Sugerencias de servicio
Lo mejor es servirlo como comida de fin de semana sin prisas, acompañado de una ensalada con vinagreta o con tomates, para tener una comida completa sin pasar el día entero en la cocina. Para beber, va bien un vino blanco ligero o simplemente agua con lima, ya que el plato es bastante contundente. Las sobras son perfectas al día siguiente como táper para el trabajo, recalentadas en el horno o en una sartén tapada.
Ingredientes
- arroz de grano corto, por ejemplo para paella o arborio - 250 g
- espinacas frescas hojas lavadas, sin tallos gruesos - 200 g
- queso de cabra rulo de cabra, tierno - 120 g
- cebolla finamente picada - 1 pieza
- ajo finamente picado - 3 dientes
- caldo de verduras caliente - 700 ml
- leche de vaca o vegetal sin azúcar - 150 ml
- aceite de oliva - 3 cucharadas
- queso amarillo rallado, por ejemplo gouda o cheddar - 60 g
- pimentón ahumado dulce para un aroma español - 1 cucharadita
- sal al gusto
- pimienta negra al gusto
Preparación
- Precalienta el horno a 190°C. Prepara una fuente apta para horno de unos 2 litros de capacidad y úntala ligeramente con aceite de oliva.
- Pica finamente la cebolla. Pica el ajo. Lava y seca las espinacas; rompe las hojas grandes en trozos más pequeños.
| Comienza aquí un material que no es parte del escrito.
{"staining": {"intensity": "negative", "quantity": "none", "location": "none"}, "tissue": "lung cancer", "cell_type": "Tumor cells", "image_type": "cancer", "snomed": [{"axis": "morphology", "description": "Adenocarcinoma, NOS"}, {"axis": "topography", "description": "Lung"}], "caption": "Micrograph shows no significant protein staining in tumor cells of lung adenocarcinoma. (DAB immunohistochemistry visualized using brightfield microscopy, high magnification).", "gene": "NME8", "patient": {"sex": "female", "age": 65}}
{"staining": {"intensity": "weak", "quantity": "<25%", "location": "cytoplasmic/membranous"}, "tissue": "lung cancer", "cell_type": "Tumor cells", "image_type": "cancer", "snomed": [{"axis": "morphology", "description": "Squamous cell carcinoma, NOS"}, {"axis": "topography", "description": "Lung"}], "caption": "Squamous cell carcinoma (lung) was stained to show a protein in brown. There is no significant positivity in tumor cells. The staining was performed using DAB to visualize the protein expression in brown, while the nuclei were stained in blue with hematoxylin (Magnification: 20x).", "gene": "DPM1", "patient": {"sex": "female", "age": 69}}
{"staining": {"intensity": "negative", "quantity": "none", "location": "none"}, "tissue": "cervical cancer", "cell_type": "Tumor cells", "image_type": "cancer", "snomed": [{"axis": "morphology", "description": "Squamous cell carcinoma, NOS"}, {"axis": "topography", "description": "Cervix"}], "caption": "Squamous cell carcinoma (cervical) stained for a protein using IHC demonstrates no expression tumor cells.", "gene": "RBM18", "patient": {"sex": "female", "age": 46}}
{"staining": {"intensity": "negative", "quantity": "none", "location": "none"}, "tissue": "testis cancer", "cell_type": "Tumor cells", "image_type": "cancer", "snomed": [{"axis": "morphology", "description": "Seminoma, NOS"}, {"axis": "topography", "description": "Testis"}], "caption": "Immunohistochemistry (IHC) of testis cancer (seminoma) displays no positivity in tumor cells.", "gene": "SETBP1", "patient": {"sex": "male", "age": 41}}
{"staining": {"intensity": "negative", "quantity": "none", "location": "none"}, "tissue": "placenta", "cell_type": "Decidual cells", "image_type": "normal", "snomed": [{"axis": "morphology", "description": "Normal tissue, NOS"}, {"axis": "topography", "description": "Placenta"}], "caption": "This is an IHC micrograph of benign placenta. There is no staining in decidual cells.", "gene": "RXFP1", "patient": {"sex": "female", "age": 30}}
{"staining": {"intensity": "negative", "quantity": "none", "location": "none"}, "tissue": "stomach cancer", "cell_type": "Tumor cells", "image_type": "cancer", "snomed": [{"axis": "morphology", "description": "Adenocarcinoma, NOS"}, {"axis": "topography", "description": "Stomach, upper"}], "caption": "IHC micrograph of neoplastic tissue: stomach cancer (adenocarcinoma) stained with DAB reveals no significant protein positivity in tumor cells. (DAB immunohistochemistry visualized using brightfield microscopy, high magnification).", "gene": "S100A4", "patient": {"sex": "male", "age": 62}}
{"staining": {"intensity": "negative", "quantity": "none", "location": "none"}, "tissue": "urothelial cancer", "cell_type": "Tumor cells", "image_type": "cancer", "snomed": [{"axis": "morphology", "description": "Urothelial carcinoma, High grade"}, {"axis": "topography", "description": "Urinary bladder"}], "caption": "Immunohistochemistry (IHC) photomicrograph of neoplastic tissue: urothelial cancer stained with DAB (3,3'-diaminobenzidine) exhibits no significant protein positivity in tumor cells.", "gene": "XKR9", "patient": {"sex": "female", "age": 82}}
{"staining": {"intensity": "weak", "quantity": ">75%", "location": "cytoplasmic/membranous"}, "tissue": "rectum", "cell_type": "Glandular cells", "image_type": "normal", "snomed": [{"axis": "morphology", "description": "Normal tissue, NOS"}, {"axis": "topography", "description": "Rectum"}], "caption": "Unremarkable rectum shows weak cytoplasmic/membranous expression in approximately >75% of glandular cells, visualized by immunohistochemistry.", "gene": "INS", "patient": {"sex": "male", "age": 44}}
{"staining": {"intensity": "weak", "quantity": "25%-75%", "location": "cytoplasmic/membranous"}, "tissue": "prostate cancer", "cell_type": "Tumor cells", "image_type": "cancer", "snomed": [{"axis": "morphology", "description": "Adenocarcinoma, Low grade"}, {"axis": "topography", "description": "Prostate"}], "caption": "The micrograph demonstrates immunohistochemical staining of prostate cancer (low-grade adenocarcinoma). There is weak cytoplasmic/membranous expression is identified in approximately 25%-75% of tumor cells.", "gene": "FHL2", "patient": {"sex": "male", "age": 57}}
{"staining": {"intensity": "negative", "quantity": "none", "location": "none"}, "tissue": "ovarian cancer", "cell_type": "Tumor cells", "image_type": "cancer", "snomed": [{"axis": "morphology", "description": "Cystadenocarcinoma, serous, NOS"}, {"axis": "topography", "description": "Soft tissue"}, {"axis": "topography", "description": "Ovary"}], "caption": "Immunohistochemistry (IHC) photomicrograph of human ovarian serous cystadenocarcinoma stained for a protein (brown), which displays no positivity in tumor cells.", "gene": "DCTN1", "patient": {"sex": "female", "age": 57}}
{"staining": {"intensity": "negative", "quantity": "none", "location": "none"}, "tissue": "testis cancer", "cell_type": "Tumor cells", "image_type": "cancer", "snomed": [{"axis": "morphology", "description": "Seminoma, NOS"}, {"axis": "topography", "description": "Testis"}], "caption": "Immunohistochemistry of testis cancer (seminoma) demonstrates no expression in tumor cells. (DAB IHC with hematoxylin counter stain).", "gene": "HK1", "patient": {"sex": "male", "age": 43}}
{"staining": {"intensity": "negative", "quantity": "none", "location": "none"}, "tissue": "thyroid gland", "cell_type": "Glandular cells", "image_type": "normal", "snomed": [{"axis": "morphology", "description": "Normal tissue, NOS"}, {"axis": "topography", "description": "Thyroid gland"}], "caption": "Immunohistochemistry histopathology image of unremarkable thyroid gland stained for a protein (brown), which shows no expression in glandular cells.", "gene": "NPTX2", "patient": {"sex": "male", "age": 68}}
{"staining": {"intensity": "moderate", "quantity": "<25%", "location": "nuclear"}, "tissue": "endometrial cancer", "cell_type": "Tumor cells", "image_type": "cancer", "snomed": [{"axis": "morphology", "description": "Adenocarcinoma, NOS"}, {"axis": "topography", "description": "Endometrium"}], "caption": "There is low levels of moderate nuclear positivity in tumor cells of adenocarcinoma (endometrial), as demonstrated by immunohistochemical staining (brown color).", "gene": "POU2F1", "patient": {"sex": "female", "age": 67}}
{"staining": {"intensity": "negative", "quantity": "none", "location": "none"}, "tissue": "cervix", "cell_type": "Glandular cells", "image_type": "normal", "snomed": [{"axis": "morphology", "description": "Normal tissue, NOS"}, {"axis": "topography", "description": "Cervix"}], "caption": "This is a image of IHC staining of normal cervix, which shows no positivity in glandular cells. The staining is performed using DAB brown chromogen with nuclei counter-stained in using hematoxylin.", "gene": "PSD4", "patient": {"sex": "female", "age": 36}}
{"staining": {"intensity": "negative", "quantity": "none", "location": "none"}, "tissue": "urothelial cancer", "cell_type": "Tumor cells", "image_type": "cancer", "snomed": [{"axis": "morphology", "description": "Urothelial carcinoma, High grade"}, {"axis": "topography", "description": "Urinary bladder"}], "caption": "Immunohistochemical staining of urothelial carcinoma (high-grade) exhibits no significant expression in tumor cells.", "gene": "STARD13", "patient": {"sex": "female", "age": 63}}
- En una sartén grande calienta 2 cucharadas de aceite de oliva a fuego medio. Añade la cebolla y sofríe 4–5 minutos, hasta que se ablande y quede ligeramente translúcida, removiendo de vez en cuando.
- Añade el ajo y sofríe 1–2 minutos más, hasta que desprenda un aroma intenso pero sin que se dore.
- Incorpora el arroz, mezcla y sofríe 2 minutos, hasta que cada grano quede ligeramente cubierto de aceite y se vuelva blanquecino y algo translúcido.
- Vierte el caldo de verduras caliente y la leche, añade el pimentón ahumado, una pizca de sal y pimienta. Lleva a ebullición suave, baja el fuego y cocina 10 minutos destapado, removiendo cada pocos minutos. El arroz debe absorber parte del líquido pero seguir algo duro en el centro.
- Añade las espinacas a la sartén y mezcla hasta que las hojas se ablanden y reduzcan su volumen (tardará 2–3 minutos). Prueba y, si es necesario, ajusta de sal y pimienta.
- Pasa el contenido de la sartén a la fuente de horno y alisa la superficie. Corta el queso de cabra en rodajas o desmenúzalo y repártelo por encima. Espolvorea con el queso amarillo rallado.
- Introduce la fuente en el horno precalentado y hornea 20–25 minutos, hasta que el queso de la superficie se derrita y se dore ligeramente y el arroz esté tierno pero no pasado.
- Al sacar del horno, deja reposar el pastel 5–10 minutos para que se asiente y sea más fácil de cortar. Sirve caliente, repartiendo con una cuchara.
Conservación
Guarda las sobras en la nevera, bien tapadas, hasta 3 días. Recalienta en el horno o en una sartén tapada a fuego suave, añadiendo una cucharada de agua o leche si hace falta para recuperar la cremosidad. También se puede congelar en porciones individuales y recalentar directamente desde congelado a fuego bajo o en el horno.